When undesirable situations, actions and emotional conflicts happen again and again in your life—same scene, different characters—there’s a good chance you are expressing a negative “pattern.”
Some examples: picking the wrong lovers/partners, constant conflict with co-workers, trouble with finances, substance abuse, people-pleasing.
At best, these negative patterns cause frustration. At worst, they cause undue suffering, illness, sometimes even death.
The good news is: you have the power to change these negative patterns. Below are some ways to begin new, more positive patterns.
No matter how ingrained a pattern seems, the act of noticing begins the shift away from damaging thoughts or behaviors. Put simply, you can’t change what you’re not aware of.
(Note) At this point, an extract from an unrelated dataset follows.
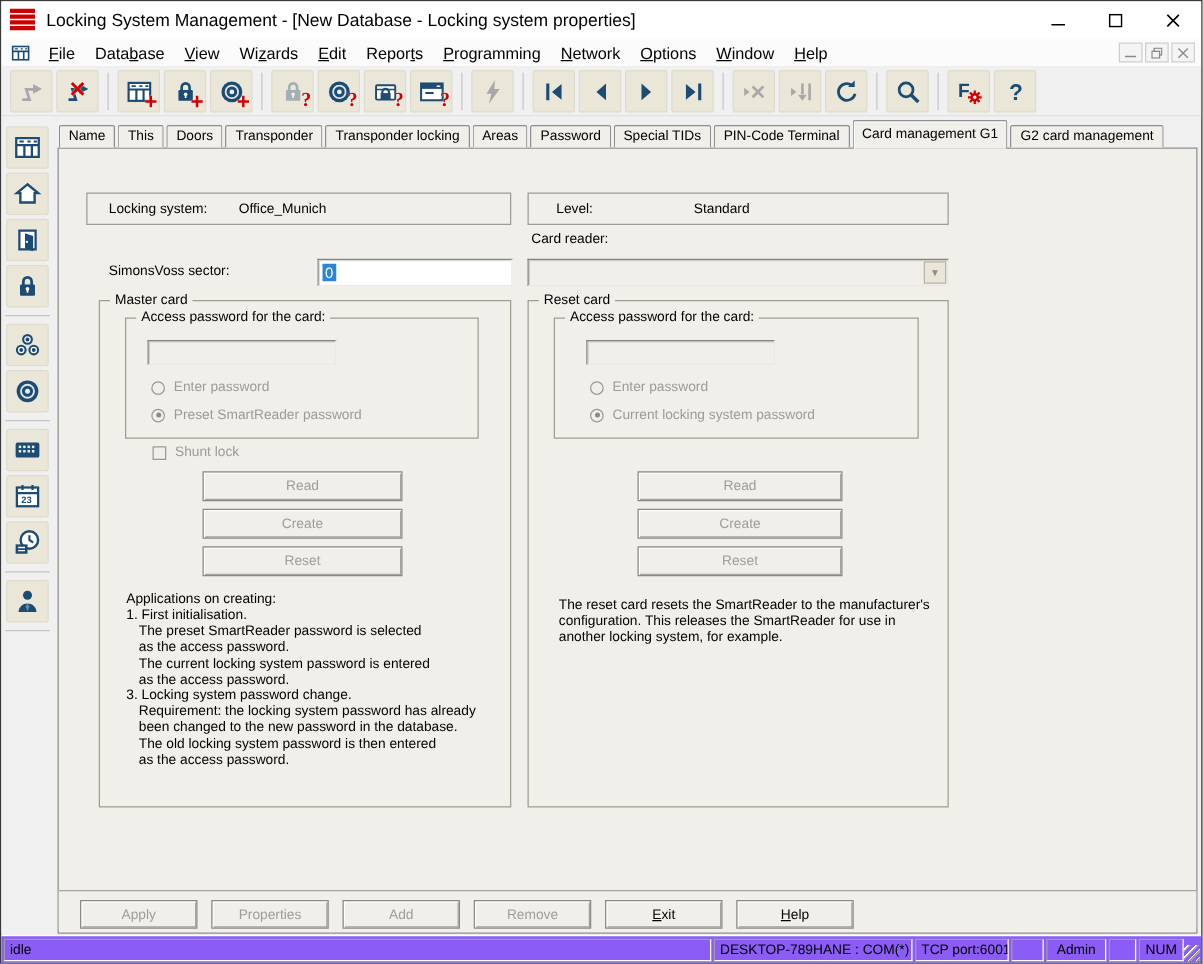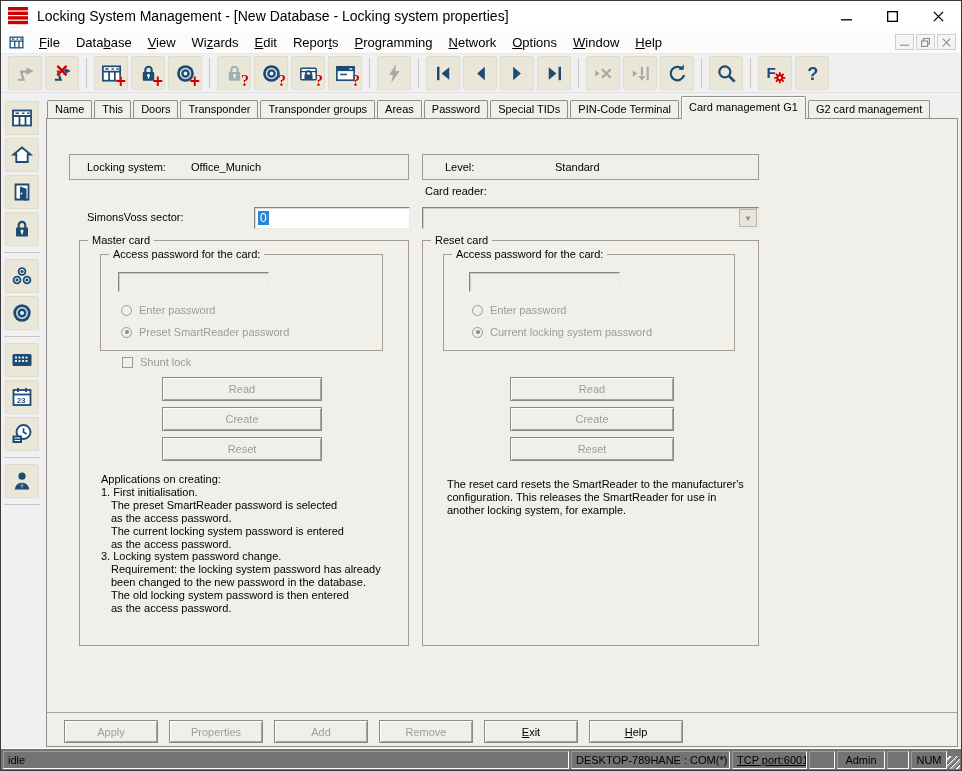"Transponder groups" div.tab { text: groups -> locking }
One way to become aware is to just sit with your thoughts and watch for the patterns. The goal here is to notice, that’s all.
Each night, review your day and reflect on the areas you would change in the future.
In this step, focus your awareness on just the facts and feelings of the patterns. Don’t let your mind wander into the analysis of “why” you have them right now, for it will likely try to justify and defend the pattern. You can analyze later (see below); for now, just notice.
Also, ask people you trust to help you see the patterns. Our blind spots are called “blind” for a reason; we just don’t see them. But they’ll be clear as day to others.
Discover the hidden payoff.
As you become aware of your negative patterns, you see evidence they are not serving you well, perhaps even damaging, you. For example, your pattern of conflict with co-workers has gotten you fired several times, and now your resume reflects that pattern, too.
The key to interrupting negative patterns is to understand this: we generally don’t keep repeating behaviors unless, on some level, we get something good out of them.
These hidden reasons are known as “payoffs,” and they either help you get more of something you want or avoid something you don’t want.
In the example above, the person in constant conflict with co-workers could be using the conflict to cover up deep insecurity with his/her work quality. The conflict, in effect, distracts from scrutiny.
Or the conflict could stem from uncensored outspokenness. The person may have an oppressive situation at home, and being excessively frank at work may allow him/her to feel powerful and self-expressed in at least one arena of life. Certainly, this could happen in reverse causing mental or physical abuse at home.
Look for (and create) positive patterns.
One of the best ways to disrupt the negative patterns that may be wreaking havoc with your life is to also study the positive patterns in your life. For these can be “grafted” onto your negative patterns with great success.
For example, you can utilize the discipline you’ve always had around working out regularly to stop using credit to finance your lifestyle.
Consider your negative patterns as the pipes to your backyard pond that are old and clogged with mineral build-up. Laying new pipes (positive patterns) could be the easiest, quickest and most effective solution.
You may find conversations with a trusted friend or a trained coach helpful step in changing these patterns.